▸ **Exercise goal**
Beneath this instruction is a block of data; output from it exactly the lines that run from the one containing "Community Toegang" through the one containing "Vind je Keto-maatjes!", inclusive.

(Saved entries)
* * * *
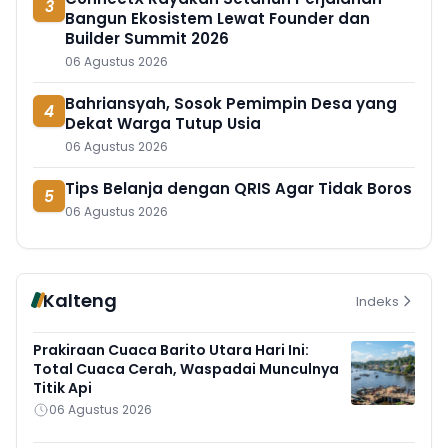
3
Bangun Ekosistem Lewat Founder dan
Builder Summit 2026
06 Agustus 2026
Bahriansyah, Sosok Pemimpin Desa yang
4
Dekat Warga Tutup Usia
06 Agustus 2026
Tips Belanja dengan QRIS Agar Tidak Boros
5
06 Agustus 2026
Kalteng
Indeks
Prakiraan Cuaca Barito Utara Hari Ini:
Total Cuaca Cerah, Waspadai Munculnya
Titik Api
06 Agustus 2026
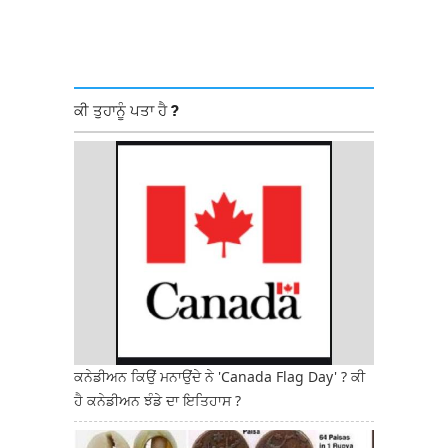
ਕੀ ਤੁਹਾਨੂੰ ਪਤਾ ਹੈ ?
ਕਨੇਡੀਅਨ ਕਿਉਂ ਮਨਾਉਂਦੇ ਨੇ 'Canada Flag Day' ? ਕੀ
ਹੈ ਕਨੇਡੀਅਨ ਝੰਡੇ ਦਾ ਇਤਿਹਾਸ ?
* * * *
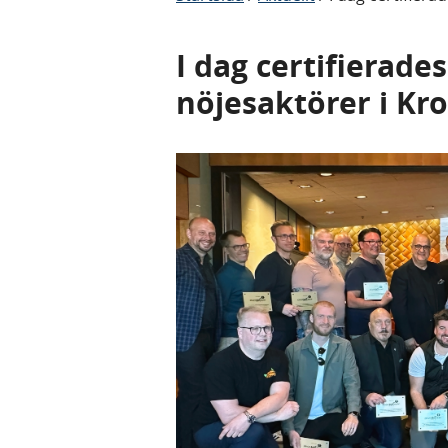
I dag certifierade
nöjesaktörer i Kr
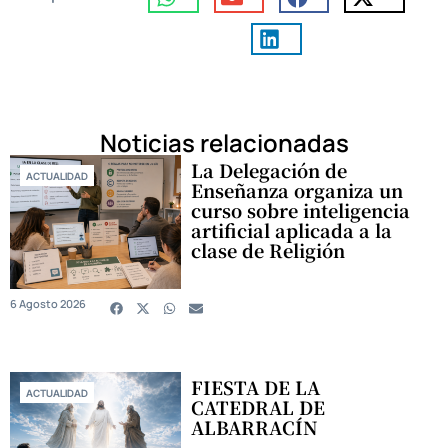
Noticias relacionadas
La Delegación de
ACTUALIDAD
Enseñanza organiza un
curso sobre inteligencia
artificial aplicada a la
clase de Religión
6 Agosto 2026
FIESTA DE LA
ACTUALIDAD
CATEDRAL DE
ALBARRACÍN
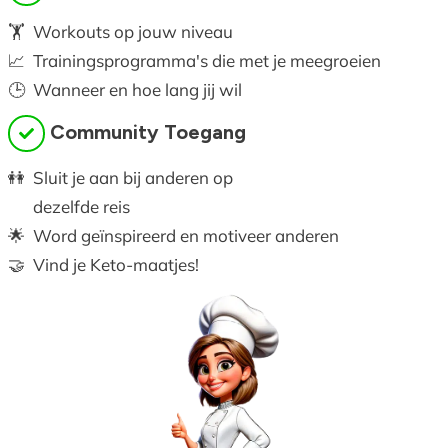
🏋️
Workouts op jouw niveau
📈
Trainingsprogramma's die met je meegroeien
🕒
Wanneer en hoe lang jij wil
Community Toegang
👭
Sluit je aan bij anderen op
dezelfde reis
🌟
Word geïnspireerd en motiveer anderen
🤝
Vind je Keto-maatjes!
* * * *
▸ **Task result**
Community Toegang
👭
Sluit je aan bij anderen op
dezelfde reis
🌟
Word geïnspireerd en motiveer anderen
🤝
Vind je Keto-maatjes!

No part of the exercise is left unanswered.